Next up on my trip down my musical memory lane, The Pretenders! Chrissie Hynde was who I aspired to be like in my early teens; smart, tough, tell-it-like-it-is woman on her own terms. Their first album was (and still is) an oft-played part of my collection. I won't post my first choice, Precious, due to possibly offensive language. The second, Mystery Achievement, was part of my personal soundtrack for most of the 80s.

(from Wikipedia) The album, Pretenders, was released in January 1980, and was a great success in both the United Kingdom and the U.S., both critically and with chart-topping sales. (Pretenders was subsequently named one of the best albums of all time by VH1 (#52) and Rolling Stone (#155).) The band played the entire album at the noted Heatwave festival in August 1980 near Toronto.
That the Pretenders were led by a hard-rocking woman was no small factor in their early breakthrough. With her trademark dark bangs, dark eyeliner, and dark jeans, Hynde appealed to both genders. And due to, as the 1983 Rolling Stone Record Guide would say, "her sheer authenticity as a three-dimensional woman whose sexuality is completely in sync with a superb rock sensibility," she was able to escape many of the clichéd roles of women in rock music.

Collected data:
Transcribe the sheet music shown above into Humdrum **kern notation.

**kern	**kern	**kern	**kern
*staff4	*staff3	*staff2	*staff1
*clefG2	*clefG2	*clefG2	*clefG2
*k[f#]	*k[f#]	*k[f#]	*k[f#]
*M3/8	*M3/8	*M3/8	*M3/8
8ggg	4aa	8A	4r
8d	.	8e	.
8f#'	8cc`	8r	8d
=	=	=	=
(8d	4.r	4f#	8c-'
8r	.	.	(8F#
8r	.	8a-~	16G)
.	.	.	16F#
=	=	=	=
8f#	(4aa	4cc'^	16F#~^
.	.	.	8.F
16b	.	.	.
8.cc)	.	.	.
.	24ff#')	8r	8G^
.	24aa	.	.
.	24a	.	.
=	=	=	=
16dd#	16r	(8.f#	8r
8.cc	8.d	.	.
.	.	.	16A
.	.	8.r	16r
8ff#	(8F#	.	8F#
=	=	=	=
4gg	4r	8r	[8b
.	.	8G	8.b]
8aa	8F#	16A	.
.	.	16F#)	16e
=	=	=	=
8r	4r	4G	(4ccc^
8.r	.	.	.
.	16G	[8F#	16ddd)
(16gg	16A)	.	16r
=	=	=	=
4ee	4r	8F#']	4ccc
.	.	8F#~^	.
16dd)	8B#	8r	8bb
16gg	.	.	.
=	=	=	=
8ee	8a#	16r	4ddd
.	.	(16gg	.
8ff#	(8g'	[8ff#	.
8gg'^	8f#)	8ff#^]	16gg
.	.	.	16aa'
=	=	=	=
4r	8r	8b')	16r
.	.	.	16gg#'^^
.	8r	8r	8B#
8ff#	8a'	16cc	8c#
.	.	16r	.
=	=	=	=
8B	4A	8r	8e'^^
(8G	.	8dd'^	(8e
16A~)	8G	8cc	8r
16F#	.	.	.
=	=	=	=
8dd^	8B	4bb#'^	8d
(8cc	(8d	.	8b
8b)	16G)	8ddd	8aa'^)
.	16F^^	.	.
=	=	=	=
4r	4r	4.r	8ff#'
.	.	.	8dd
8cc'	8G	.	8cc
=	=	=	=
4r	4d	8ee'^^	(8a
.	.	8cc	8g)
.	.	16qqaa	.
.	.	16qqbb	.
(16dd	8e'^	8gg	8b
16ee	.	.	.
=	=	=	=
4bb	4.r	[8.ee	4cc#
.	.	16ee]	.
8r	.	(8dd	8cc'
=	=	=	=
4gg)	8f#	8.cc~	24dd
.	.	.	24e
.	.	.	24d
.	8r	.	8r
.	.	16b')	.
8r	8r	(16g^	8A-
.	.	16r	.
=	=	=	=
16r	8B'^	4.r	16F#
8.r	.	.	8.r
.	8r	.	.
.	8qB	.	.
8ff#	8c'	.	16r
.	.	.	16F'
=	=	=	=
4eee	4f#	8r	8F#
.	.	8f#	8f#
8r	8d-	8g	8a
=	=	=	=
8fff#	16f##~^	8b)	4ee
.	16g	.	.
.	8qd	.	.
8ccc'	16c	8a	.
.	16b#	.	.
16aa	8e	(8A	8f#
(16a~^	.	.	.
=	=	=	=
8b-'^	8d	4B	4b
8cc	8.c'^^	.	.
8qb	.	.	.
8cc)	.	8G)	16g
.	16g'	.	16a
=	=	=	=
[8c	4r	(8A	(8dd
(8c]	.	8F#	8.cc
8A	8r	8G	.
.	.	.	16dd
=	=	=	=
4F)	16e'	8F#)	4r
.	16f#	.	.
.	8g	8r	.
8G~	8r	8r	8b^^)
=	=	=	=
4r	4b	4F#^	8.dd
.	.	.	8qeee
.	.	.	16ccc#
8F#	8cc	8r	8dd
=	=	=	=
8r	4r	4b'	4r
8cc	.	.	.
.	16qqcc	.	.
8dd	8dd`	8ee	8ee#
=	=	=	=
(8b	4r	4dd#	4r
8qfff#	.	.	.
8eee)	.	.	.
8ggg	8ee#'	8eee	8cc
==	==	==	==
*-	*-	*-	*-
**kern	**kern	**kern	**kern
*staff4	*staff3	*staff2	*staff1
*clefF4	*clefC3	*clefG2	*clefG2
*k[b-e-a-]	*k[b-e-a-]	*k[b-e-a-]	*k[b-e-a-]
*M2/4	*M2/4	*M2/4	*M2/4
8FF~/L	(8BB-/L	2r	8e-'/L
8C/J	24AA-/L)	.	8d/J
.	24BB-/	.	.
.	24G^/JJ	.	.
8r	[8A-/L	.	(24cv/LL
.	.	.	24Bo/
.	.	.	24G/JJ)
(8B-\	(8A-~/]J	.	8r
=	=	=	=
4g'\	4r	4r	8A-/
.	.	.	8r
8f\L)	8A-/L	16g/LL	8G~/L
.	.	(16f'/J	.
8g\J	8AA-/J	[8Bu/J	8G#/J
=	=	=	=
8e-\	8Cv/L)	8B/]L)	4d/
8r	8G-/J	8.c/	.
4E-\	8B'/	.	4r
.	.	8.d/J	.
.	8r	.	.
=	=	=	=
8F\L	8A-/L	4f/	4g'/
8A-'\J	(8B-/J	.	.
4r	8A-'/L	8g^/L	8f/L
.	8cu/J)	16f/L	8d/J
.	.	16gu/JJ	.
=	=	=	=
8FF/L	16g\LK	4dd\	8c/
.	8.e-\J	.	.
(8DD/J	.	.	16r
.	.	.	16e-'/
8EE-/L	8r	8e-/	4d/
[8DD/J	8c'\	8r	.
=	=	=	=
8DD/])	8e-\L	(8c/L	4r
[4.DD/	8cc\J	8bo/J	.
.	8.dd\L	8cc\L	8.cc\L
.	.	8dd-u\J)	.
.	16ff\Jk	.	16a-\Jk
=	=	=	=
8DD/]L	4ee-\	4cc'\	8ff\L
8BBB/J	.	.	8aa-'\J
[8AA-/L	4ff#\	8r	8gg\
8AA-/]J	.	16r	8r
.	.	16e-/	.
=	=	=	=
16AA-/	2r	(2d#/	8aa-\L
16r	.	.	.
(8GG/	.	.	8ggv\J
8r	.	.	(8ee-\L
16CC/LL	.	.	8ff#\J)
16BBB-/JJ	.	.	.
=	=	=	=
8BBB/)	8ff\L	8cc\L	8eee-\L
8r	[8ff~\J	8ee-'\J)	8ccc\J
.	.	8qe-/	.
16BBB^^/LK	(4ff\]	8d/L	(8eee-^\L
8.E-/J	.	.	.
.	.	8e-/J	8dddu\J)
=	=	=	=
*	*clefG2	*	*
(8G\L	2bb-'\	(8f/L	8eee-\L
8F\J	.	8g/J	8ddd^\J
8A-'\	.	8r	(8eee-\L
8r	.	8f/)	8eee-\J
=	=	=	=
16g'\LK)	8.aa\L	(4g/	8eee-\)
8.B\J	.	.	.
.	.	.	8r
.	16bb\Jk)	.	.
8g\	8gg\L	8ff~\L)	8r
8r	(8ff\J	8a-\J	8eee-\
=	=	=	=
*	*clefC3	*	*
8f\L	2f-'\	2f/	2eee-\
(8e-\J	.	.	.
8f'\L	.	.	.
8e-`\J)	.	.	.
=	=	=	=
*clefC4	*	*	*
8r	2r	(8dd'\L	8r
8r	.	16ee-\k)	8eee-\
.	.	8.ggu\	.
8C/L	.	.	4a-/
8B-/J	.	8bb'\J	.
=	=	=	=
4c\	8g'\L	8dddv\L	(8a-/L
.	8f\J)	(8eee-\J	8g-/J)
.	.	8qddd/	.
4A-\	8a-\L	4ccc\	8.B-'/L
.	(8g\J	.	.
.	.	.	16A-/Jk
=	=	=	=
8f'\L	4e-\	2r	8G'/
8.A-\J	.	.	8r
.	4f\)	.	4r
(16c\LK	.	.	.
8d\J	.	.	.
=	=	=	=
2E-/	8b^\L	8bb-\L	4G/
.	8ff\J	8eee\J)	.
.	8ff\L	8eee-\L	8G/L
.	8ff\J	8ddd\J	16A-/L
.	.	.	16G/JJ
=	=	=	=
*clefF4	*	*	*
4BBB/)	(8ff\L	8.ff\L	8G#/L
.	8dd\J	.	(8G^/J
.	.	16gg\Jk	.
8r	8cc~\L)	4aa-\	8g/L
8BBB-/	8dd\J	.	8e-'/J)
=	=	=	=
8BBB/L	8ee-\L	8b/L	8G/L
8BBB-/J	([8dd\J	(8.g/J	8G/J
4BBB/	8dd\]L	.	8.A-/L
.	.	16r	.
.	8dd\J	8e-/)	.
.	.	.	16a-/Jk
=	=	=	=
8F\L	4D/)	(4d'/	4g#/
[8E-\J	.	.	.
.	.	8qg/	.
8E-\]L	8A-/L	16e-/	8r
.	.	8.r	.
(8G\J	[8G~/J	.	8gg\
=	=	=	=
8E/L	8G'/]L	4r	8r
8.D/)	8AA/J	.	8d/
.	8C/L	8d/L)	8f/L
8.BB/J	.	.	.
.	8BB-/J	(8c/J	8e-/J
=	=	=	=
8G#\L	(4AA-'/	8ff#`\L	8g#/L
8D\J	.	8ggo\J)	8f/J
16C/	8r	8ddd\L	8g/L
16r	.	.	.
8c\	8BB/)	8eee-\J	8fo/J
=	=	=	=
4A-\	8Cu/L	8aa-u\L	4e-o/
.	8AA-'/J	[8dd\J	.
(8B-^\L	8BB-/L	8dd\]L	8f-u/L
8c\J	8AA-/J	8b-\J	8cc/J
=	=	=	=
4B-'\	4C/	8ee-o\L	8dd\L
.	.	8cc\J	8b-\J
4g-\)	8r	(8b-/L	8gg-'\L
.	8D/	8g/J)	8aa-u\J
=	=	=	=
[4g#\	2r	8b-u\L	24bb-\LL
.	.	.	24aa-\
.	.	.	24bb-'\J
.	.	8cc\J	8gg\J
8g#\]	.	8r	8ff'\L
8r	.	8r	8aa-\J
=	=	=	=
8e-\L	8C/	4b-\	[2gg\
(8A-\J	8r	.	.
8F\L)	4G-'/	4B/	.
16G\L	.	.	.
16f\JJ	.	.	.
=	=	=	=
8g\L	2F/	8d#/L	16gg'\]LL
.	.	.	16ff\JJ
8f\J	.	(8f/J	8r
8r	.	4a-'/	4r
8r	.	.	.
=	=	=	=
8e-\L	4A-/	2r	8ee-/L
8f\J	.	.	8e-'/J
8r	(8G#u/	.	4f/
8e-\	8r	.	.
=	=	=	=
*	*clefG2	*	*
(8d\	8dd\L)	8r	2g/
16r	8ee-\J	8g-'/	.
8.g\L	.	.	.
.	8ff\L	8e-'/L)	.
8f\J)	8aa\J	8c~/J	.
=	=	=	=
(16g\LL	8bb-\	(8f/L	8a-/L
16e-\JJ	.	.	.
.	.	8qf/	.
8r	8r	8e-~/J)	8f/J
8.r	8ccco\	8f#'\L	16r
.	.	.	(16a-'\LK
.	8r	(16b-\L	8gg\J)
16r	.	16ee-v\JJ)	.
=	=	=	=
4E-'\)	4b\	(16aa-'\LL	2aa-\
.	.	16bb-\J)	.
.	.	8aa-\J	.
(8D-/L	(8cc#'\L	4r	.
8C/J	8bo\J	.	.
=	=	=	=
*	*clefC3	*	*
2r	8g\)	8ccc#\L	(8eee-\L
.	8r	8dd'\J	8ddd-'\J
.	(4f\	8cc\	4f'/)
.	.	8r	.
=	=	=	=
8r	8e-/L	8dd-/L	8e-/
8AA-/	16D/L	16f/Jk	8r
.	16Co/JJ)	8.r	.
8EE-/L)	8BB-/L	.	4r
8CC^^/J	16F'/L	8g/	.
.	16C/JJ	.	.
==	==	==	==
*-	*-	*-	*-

▸ **Problem**
Resume the text about The Pretenders and Chrissie Hynde, picking up after its last sentence. The collected data bear no relation to the text about The Pretenders.

▸ **Solved exercise**
Hynde's girl group-influenced vocals were also crucial to the band's success, although the early group was very much an ensemble, adept at playing interlocking musical parts, shifting mood and tempo on cue, and responding to subtle signals from one another. Their recordings were mostly performed live in the studio, with only lead guitar and vocal overdubs. Among the interesting features of the first two albums are casual shifts into odd time signatures, as in the alternating 7/8-4/4 time signature of "Tattooed Love Boys". Another major element of the band's early success was producer Chris Thomas (famed, with engineer Bill Price, for the sound achieved on the Sex Pistols' album, Never Mind the Bollocks). Fans familiar with the band's U.S. chart singles are often unaware of how loud and aggressive the early Pretenders could be, and how loose and experimental some of their early recordings were.






My Trusted MOGs
Love this record.
My Trusted MOGs
Yeah, it just doesn't age. It still sounds fresh and completely rocks!
My Trusted MOGs
That Chrissie Hynde was living with Ray Davies of the Kinks probably had nothing to do with this recoerd???